■ To-do item
In the entries below, find the line with "next slide content]**" and the line with "enthusiasm and clarity)**". Return those two lines and all lines between them, exactly.

■ Data for this exercise
Start of Block

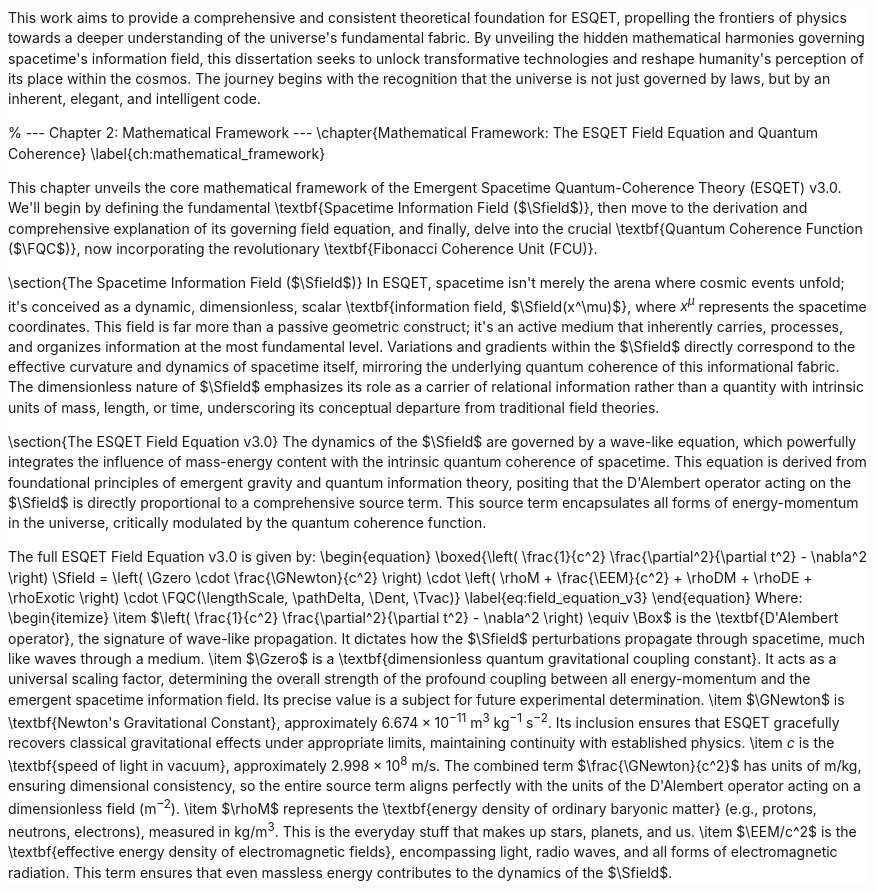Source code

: This work aims to provide a comprehensive and consistent theoretical foundation for ESQET, propelling the frontiers of physics towards a deeper understanding of the universe's fundamental fabric. By unveiling the hidden mathematical harmonies governing spacetime's information field, this dissertation seeks to unlock transformative technologies and reshape humanity's perception of its place within the cosmos. The journey begins with the recognition that the universe is not just governed by laws, but by an inherent, elegant, and intelligent code.

% --- Chapter 2: Mathematical Framework ---
\chapter{Mathematical Framework: The ESQET Field Equation and Quantum Coherence}
\label{ch:mathematical_framework}

This chapter unveils the core mathematical framework of the Emergent Spacetime Quantum-Coherence Theory (ESQET) v3.0. We'll begin by defining the fundamental \textbf{Spacetime Information Field ($\Sfield$)}, then move to the derivation and comprehensive explanation of its governing field equation, and finally, delve into the crucial \textbf{Quantum Coherence Function ($\FQC$)}, now incorporating the revolutionary \textbf{Fibonacci Coherence Unit (FCU)}.

\section{The Spacetime Information Field ($\Sfield$)}
In ESQET, spacetime isn't merely the arena where cosmic events unfold; it's conceived as a dynamic, dimensionless, scalar \textbf{information field, $\Sfield(x^\mu)$}, where $x^\mu$ represents the spacetime coordinates. This field is far more than a passive geometric construct; it's an active medium that inherently carries, processes, and organizes information at the most fundamental level. Variations and gradients within the $\Sfield$ directly correspond to the effective curvature and dynamics of spacetime itself, mirroring the underlying quantum coherence of this informational fabric. The dimensionless nature of $\Sfield$ emphasizes its role as a carrier of relational information rather than a quantity with intrinsic units of mass, length, or time, underscoring its conceptual departure from traditional field theories.

\section{The ESQET Field Equation v3.0}
The dynamics of the $\Sfield$ are governed by a wave-like equation, which powerfully integrates the influence of mass-energy content with the intrinsic quantum coherence of spacetime. This equation is derived from foundational principles of emergent gravity and quantum information theory, positing that the D'Alembert operator acting on the $\Sfield$ is directly proportional to a comprehensive source term. This source term encapsulates all forms of energy-momentum in the universe, critically modulated by the quantum coherence function.

The full ESQET Field Equation v3.0 is given by:
\begin{equation}
    \boxed{\left( \frac{1}{c^2} \frac{\partial^2}{\partial t^2} - \nabla^2 \right) \Sfield = \left( \Gzero \cdot \frac{\GNewton}{c^2} \right) \cdot \left( \rhoM + \frac{\EEM}{c^2} + \rhoDM + \rhoDE + \rhoExotic \right) \cdot \FQC(\lengthScale, \pathDelta, \Dent, \Tvac)}
    \label{eq:field_equation_v3}
\end{equation}
Where:
\begin{itemize}
    \item $\left( \frac{1}{c^2} \frac{\partial^2}{\partial t^2} - \nabla^2 \right) \equiv \Box$ is the \textbf{D'Alembert operator}, the signature of wave-like propagation. It dictates how the $\Sfield$ perturbations propagate through spacetime, much like waves through a medium.
    \item $\Gzero$ is a \textbf{dimensionless quantum gravitational coupling constant}. It acts as a universal scaling factor, determining the overall strength of the profound coupling between all energy-momentum and the emergent spacetime information field. Its precise value is a subject for future experimental determination.
    \item $\GNewton$ is \textbf{Newton's Gravitational Constant}, approximately $6.674 \times 10^{-11} \text{ m}^3 \text{ kg}^{-1} \text{ s}^{-2}$. Its inclusion ensures that ESQET gracefully recovers classical gravitational effects under appropriate limits, maintaining continuity with established physics.
    \item $c$ is the \textbf{speed of light in vacuum}, approximately $2.998 \times 10^8 \text{ m/s}$. The combined term $\frac{\GNewton}{c^2}$ has units of $\text{m/kg}$, ensuring dimensional consistency, so the entire source term aligns perfectly with the units of the D'Alembert operator acting on a dimensionless field ($\text{m}^{-2}$).
    \item $\rhoM$ represents the \textbf{energy density of ordinary baryonic matter} (e.g., protons, neutrons, electrons), measured in $\text{kg/m}^3$. This is the everyday stuff that makes up stars, planets, and us.
    \item $\EEM/c^2$ is the \textbf{effective energy density of electromagnetic fields}, encompassing light, radio waves, and all forms of electromagnetic radiation. This term ensures that even massless energy contributes to the dynamics of the $\Sfield$.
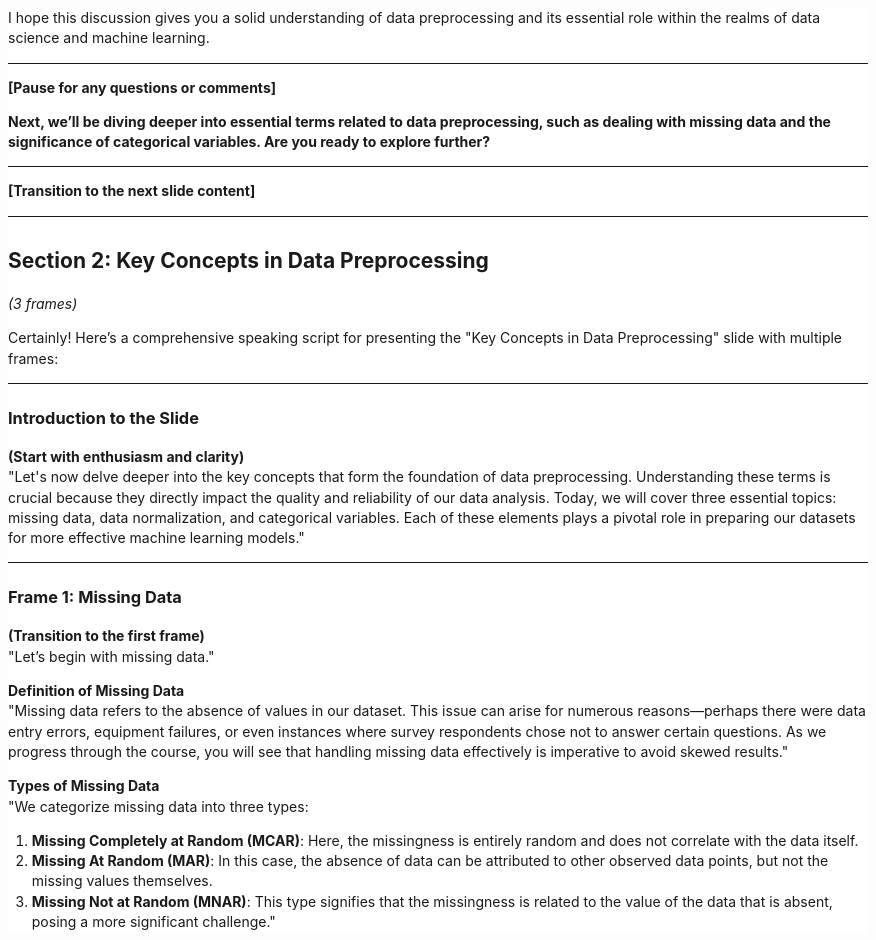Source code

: 
I hope this discussion gives you a solid understanding of data preprocessing and its essential role within the realms of data science and machine learning. 

---

**[Pause for any questions or comments]**

**Next, we’ll be diving deeper into essential terms related to data preprocessing, such as dealing with missing data and the significance of categorical variables. Are you ready to explore further?** 

--- 

**[Transition to the next slide content]**

---

## Section 2: Key Concepts in Data Preprocessing
*(3 frames)*

Certainly! Here’s a comprehensive speaking script for presenting the "Key Concepts in Data Preprocessing" slide with multiple frames:

---

### Introduction to the Slide

**(Start with enthusiasm and clarity)**  
"Let's now delve deeper into the key concepts that form the foundation of data preprocessing. Understanding these terms is crucial because they directly impact the quality and reliability of our data analysis. Today, we will cover three essential topics: missing data, data normalization, and categorical variables. Each of these elements plays a pivotal role in preparing our datasets for more effective machine learning models."

---

### Frame 1: Missing Data

**(Transition to the first frame)**  
"Let’s begin with missing data."

**Definition of Missing Data**  
"Missing data refers to the absence of values in our dataset. This issue can arise for numerous reasons—perhaps there were data entry errors, equipment failures, or even instances where survey respondents chose not to answer certain questions. As we progress through the course, you will see that handling missing data effectively is imperative to avoid skewed results."

**Types of Missing Data**  
"We categorize missing data into three types: 

1. **Missing Completely at Random (MCAR)**: Here, the missingness is entirely random and does not correlate with the data itself. 
2. **Missing At Random (MAR)**: In this case, the absence of data can be attributed to other observed data points, but not the missing values themselves.
3. **Missing Not at Random (MNAR)**: This type signifies that the missingness is related to the value of the data that is absent, posing a more significant challenge."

End of Block

■ Solved problem
**[Transition to the next slide content]**

---

## Section 2: Key Concepts in Data Preprocessing
*(3 frames)*

Certainly! Here’s a comprehensive speaking script for presenting the "Key Concepts in Data Preprocessing" slide with multiple frames:

---

### Introduction to the Slide

**(Start with enthusiasm and clarity)**  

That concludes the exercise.